Page images and their extracted text:
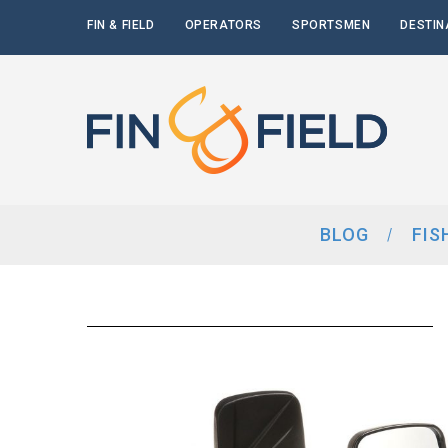
FIN & FIELD
OPERATORS
SPORTSMEN
DESTIN
BLOG
FIS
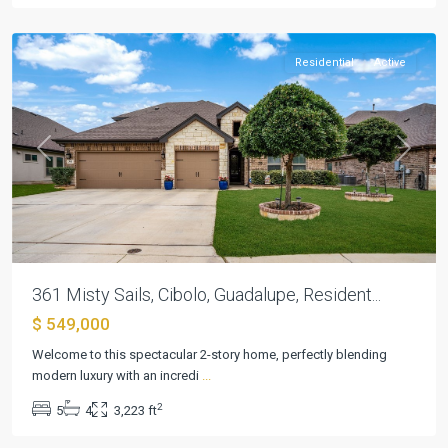
Cibolo
Residential
Active
Previous
Next
361 Misty Sails, Cibolo, Guadalupe, Resident...
$ 549,000
Braewood
At
Welcome to this spectacular 2-story home, perfectly blending
Green
modern luxury with an incredi
...
Brook
2
5
4
3,223 ft
Sub
,
Cibolo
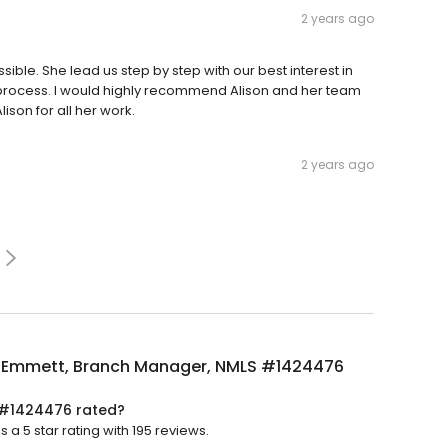
2 years ago
ble. She lead us step by step with our best interest in
process. I would highly recommend Alison and her team
ison for all her work.
2 years ago
n Emmett, Branch Manager, NMLS #1424476
 #1424476 rated?
 5 star rating with 195 reviews.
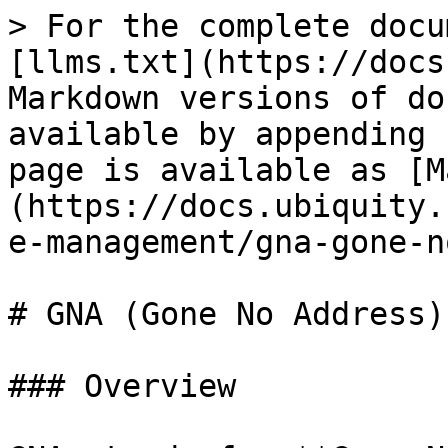
> For the complete docu
[llms.txt](https://docs
Markdown versions of do
available by appending 
page is available as [M
(https://docs.ubiquity.
e-management/gna-gone-n
# GNA (Gone No Address)

### Overview
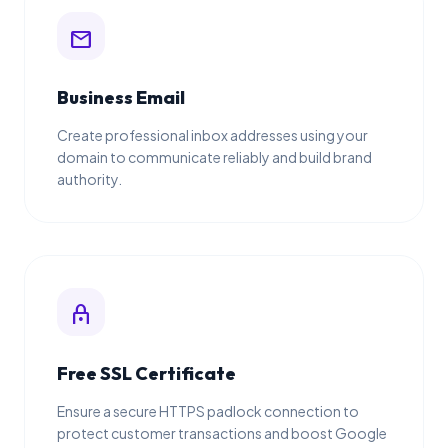
mail
Business Email
Create professional inbox addresses using your
domain to communicate reliably and build brand
authority.
lock
Free SSL Certificate
Ensure a secure HTTPS padlock connection to
protect customer transactions and boost Google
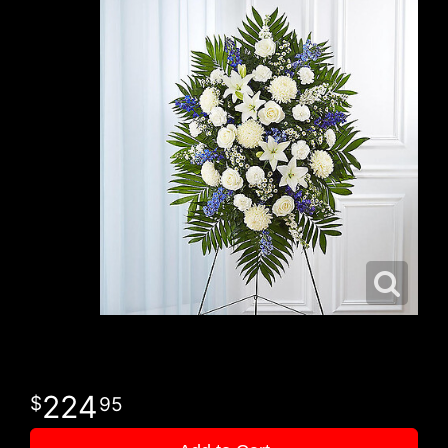
224
95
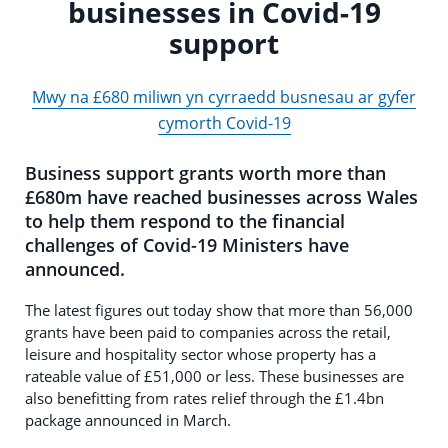
businesses in Covid-19
support
Mwy na £680 miliwn yn cyrraedd busnesau ar gyfer
cymorth Covid-19
Business support grants worth more than
£680m have reached businesses across Wales
to help them respond to the financial
challenges of Covid-19 Ministers have
announced.
The latest figures out today show that more than 56,000
grants have been paid to companies across the retail,
leisure and hospitality sector whose property has a
rateable value of £51,000 or less. These businesses are
also benefitting from rates relief through the £1.4bn
package announced in March.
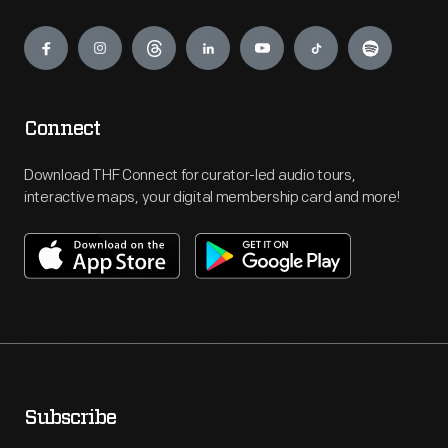
Engage
Connect
Download THF Connect for curator-led audio tours,
interactive maps, your digital membership card and more!
Subscribe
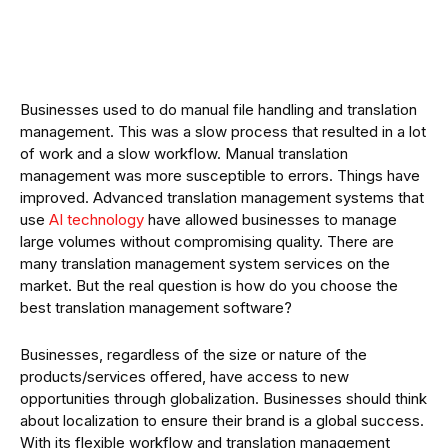
Businesses used to do manual file handling and translation
management. This was a slow process that resulted in a lot
of work and a slow workflow. Manual translation
management was more susceptible to errors. Things have
improved. Advanced translation management systems that
use
AI technology
have allowed businesses to manage
large volumes without compromising quality. There are
many translation management system services on the
market. But the real question is how do you choose the
best translation management software?
Businesses, regardless of the size or nature of the
products/services offered, have access to new
opportunities through globalization. Businesses should think
about localization to ensure their brand is a global success.
With its flexible workflow and translation management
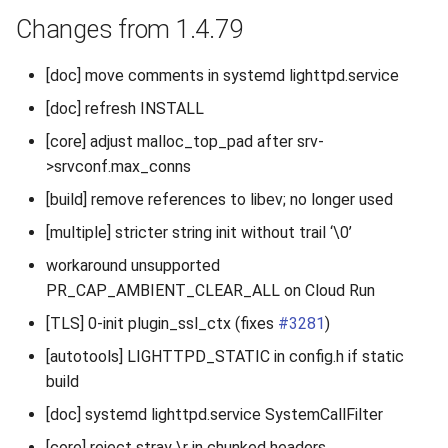
Changes from 1.4.79
[doc] move comments in systemd lighttpd.service
[doc] refresh INSTALL
[core] adjust malloc_top_pad after srv-
>srvconf.max_conns
[build] remove references to libev; no longer used
[multiple] stricter string init without trail ‘\0’
workaround unsupported
PR_CAP_AMBIENT_CLEAR_ALL on Cloud Run
[TLS] 0-init plugin_ssl_ctx (fixes
#3281
)
[autotools] LIGHTTPD_STATIC in config.h if static
build
[doc] systemd lighttpd.service SystemCallFilter
[core] reject stray \r in chunked headers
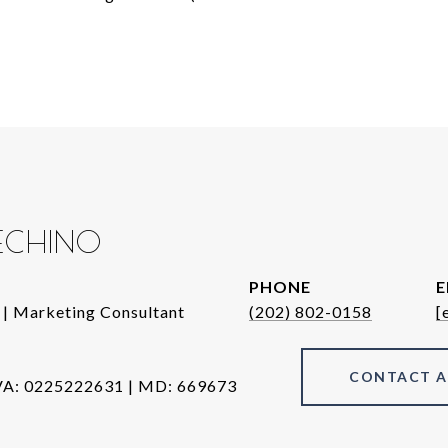
DECHINO
PHONE
E
 | Marketing Consultant
(202) 802-0158
[
CONTACT 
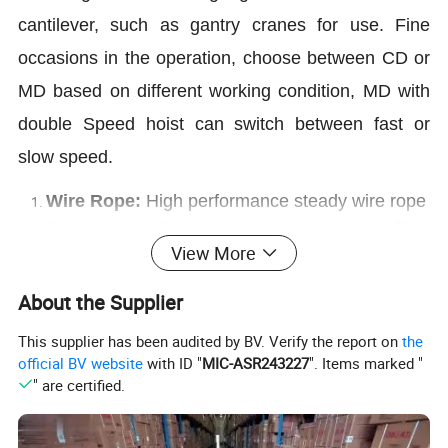
cantilever, such as gantry cranes for use. Fine
occasions in the operation, choose between CD or
MD based on different working condition, MD with
double Speed hoist can switch between fast or
slow speed.
Wire Rope:
High performance steady wire rope
Compact:
Compact structure, excellent
View More
performance.
Electromagnetic brake
:
Adopt electromagnetic
About the Supplier
brake which is safe and reliable.
This supplier has been audited by BV. Verify the report on
the
M
3
Rated:
Working Class
official BV website
with ID "
MIC-ASR243227
". Items marked "
Low noise:
Low noise starting, steadily
" are certified.
working, sensitively operation.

### Task item
Transcribe every line of text in the data above character for character. Leave the pictures out of your answer.

### Response
FIN & FIELD
OPERATORS
SPORTSMEN
DESTIN
BLOG
FIS
Cibolo
Residential
Active
Previous
Next
361 Misty Sails, Cibolo, Guadalupe, Resident...
$ 549,000
Braewood
At
Welcome to this spectacular 2-story home, perfectly blending
Green
modern luxury with an incredi
...
Brook
2
5
4
3,223 ft
Sub
,
Cibolo
2 years ago
ble. She lead us step by step with our best interest in
process. I would highly recommend Alison and her team
ison for all her work.
2 years ago
n Emmett, Branch Manager, NMLS #1424476
 #1424476 rated?
 5 star rating with 195 reviews.
> For the complete docu
[llms.txt](https://docs
Markdown versions of do
available by appending 
page is available as [M
(https://docs.ubiquity.
e-management/gna-gone-n
# GNA (Gone No Address)

### Overview
mail
Business Email
Create professional inbox addresses using your
domain to communicate reliably and build brand
authority.
lock
Free SSL Certificate
Ensure a secure HTTPS padlock connection to
protect customer transactions and boost Google
224
95
businesses in Covid-19
support
Mwy na £680 miliwn yn cyrraedd busnesau ar gyfer
cymorth Covid-19
Business support grants worth more than
£680m have reached businesses across Wales
to help them respond to the financial
challenges of Covid-19 Ministers have
announced.
The latest figures out today show that more than 56,000
grants have been paid to companies across the retail,
leisure and hospitality sector whose property has a
rateable value of £51,000 or less. These businesses are
also benefitting from rates relief through the £1.4bn
package announced in March.
Engage
Connect
Download THF Connect for curator-led audio tours,
interactive maps, your digital membership card and more!
Subscribe
Businesses used to do manual file handling and translation
management. This was a slow process that resulted in a lot
of work and a slow workflow. Manual translation
management was more susceptible to errors. Things have
improved. Advanced translation management systems that
use
AI technology
have allowed businesses to manage
large volumes without compromising quality. There are
many translation management system services on the
market. But the real question is how do you choose the
best translation management software?
Businesses, regardless of the size or nature of the
products/services offered, have access to new
opportunities through globalization. Businesses should think
about localization to ensure their brand is a global success.
With its flexible workflow and translation management
Changes from 1.4.79
[doc] move comments in systemd lighttpd.service
[doc] refresh INSTALL
[core] adjust malloc_top_pad after srv-
>srvconf.max_conns
[build] remove references to libev; no longer used
[multiple] stricter string init without trail ‘\0’
workaround unsupported
PR_CAP_AMBIENT_CLEAR_ALL on Cloud Run
[TLS] 0-init plugin_ssl_ctx (fixes
#3281
)
[autotools] LIGHTTPD_STATIC in config.h if static
build
[doc] systemd lighttpd.service SystemCallFilter
[core] reject stray \r in chunked headers
DECHINO
PHONE
E
 | Marketing Consultant
(202) 802-0158
[
CONTACT 
cantilever, such as gantry cranes for use. Fine
occasions in the operation, choose between CD or
MD based on different working condition, MD with
double Speed hoist can switch between fast or
slow speed.
Wire Rope:
High performance steady wire rope
Compact:
Compact structure, excellent
View More
performance.
Electromagnetic brake
:
Adopt electromagnetic
About the Supplier
brake which is safe and reliable.
This supplier has been audited by BV. Verify the report on
the
M
3
Rated:
Working Class
official BV website
with ID "
MIC-ASR243227
". Items marked "
Low noise:
Low noise starting, steadily
" are certified.
working, sensitively operation.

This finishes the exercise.